Students who thought a computer-based major would produce a six-figure salary might want to consider that notion carefully.
According to an article in USA Today, in 2003 the number of newly declared computer science and computer engineering students in the United States and Canada decreased by 23 percent from the previous year.
Students are changing their majors to what they consider to be more profitable careers.
Because of outsourcing overseas by major companies, it is getting harder for students to find jobs in computer related fields after graduation. Companies are choosing to outsource because they can pay employees a lot less than they can in the U.S.
“I just changed my major from computer engineering to pharmacy because I keep hearing about there being a loss of jobs right now,” said Ezekiel Fields, 21, a pharmacy student from Fort Lauderdale. “I really can’t afford to have to compete with people overseas who are willing to get paid less than I am to work; at least I know that pharmacy is going to be an ongoing career and not just a trend.”
According to a report on http://CNetNews.com, women’s interest in computer science between 1998 and 2004, fell 80 percent.
Interest fell 93 percent since its peak in 1982, according to a report from Computing Research News.
“Computer Science is a major that you can never really be completely knowledgeable about every component, because it is ever evolving,” said Tina Bullard, 23, a computer information systems student from Palm Beach.
“It’s completely understandable that women are declining in this major because most women want to have families and steady careers, they don’t want to keep having to go back to school to get better training,” Bullard said.
A new report from the Computing Research Association shows that the United States is lacking in the information technology field compared to other countries such as India and China.
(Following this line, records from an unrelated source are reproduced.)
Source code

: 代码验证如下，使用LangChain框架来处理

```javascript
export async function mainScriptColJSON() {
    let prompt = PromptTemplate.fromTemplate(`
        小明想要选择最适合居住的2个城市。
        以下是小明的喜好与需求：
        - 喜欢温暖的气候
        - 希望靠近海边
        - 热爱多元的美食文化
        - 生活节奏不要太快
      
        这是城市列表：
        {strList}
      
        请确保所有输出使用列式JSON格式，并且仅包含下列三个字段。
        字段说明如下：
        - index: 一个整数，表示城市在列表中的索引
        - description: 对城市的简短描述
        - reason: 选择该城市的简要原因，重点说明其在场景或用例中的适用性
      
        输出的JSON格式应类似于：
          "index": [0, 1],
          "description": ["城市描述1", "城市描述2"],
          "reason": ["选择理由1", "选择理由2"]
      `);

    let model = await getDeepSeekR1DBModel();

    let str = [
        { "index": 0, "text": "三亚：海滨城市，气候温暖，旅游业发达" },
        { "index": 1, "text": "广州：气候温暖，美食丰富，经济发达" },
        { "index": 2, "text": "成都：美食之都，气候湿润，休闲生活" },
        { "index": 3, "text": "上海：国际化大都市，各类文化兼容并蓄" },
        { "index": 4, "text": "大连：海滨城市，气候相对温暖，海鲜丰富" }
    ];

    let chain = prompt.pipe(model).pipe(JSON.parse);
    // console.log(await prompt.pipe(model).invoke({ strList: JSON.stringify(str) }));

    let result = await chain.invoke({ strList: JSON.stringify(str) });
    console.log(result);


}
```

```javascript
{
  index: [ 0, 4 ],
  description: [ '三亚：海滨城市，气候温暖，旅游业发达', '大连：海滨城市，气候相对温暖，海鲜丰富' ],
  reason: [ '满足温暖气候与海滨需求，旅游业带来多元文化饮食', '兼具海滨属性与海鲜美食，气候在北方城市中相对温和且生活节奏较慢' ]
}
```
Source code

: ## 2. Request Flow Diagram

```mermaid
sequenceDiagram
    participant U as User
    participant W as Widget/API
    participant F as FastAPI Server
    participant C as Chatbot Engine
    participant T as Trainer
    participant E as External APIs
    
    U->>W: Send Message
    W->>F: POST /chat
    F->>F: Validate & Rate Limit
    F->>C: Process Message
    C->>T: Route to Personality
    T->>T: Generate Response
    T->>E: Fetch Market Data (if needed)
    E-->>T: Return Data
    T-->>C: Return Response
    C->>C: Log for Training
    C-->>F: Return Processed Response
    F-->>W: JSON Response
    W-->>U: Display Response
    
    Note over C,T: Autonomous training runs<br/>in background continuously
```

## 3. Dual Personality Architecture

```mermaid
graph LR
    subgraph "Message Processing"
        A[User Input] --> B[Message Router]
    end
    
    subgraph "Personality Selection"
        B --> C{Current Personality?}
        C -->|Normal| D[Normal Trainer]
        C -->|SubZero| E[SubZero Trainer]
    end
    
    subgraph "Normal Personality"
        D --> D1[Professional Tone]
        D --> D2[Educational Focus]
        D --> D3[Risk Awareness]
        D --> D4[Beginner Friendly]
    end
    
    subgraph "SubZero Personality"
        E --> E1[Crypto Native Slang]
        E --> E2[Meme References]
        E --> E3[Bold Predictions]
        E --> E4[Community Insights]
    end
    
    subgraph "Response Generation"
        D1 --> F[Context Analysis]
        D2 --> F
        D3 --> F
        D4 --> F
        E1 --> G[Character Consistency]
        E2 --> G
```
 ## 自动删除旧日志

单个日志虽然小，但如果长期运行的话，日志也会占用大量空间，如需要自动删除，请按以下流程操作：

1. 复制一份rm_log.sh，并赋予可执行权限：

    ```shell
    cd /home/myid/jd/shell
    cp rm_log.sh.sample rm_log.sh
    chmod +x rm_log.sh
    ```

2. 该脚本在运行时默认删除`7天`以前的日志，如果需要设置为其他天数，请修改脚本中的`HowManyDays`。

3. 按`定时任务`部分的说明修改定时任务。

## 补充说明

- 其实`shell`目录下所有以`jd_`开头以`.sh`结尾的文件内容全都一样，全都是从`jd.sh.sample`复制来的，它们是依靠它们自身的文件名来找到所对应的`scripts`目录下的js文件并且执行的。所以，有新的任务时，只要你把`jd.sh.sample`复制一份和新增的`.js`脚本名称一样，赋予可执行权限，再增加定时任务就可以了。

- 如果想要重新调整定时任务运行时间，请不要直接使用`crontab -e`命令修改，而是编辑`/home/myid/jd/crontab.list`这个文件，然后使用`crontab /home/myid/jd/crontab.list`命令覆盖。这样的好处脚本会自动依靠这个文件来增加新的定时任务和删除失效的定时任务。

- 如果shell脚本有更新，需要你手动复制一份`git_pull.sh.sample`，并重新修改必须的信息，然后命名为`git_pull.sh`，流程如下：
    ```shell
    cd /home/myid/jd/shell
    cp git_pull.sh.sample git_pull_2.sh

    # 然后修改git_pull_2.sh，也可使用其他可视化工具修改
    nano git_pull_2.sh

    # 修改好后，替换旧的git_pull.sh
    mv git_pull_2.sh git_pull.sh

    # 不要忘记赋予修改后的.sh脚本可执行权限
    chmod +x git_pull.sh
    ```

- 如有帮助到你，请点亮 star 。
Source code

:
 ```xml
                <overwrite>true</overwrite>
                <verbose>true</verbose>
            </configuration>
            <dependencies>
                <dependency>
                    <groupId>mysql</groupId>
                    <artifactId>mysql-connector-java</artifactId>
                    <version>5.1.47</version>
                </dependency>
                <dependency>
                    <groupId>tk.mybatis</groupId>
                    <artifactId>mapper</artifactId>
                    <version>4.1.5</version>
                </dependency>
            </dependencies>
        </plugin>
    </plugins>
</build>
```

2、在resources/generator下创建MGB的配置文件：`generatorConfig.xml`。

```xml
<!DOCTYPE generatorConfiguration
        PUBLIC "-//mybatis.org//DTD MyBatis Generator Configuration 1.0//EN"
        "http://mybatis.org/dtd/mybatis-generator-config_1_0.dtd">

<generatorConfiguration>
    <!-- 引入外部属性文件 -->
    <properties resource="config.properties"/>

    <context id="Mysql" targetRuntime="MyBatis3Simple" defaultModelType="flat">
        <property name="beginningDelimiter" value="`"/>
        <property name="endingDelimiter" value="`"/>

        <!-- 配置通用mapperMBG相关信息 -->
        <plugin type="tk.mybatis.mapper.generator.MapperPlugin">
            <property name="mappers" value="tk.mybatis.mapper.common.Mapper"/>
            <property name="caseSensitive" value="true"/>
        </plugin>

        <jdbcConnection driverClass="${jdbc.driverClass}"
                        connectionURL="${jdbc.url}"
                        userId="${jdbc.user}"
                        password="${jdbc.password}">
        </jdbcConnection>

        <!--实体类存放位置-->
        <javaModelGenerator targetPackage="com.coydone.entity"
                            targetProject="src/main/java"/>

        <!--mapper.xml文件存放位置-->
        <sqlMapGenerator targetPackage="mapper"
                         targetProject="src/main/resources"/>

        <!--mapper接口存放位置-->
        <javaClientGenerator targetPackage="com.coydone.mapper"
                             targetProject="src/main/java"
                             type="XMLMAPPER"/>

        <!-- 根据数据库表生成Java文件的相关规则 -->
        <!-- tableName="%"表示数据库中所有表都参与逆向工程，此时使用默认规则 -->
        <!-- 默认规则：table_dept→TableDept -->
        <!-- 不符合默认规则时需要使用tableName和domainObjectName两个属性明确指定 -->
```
An extreme decline in females majoring in computer related disciplines is also noted in the report.
Last fall, the number of all incoming freshmen enrolled in universities who felt they would probably major in computer science was just less than 1.5 percent of all enrolled freshmen, according to the report.
“Since I’ve been reading about all of the layoffs due to overseas offshoring, I’m starting to consider whether or not I made a good decision about my major, but I started school when CIS was considered to be a good major to have, because of all of the benefits that you could obtain from a well paying career,” said Jamal Jackson, 21, a CIS student from Fort Lauderdale.
“I hope that whatever is causing this to occur stops soon, I don’t want to be someone who got a degree and has nowhere to use it,” Jackson continued.
The question being posed by the studies conducted by these associations is “What exactly is causing students to look unfavorably on these majors?”
Reports done by CRA show that the dot-com bust and offshore outsourcing are the most probable choices for the decline.
But by so many students choosing other majors when the time calls for the need of highly trained or even well-trained computer professionals, there may not be many to choose from.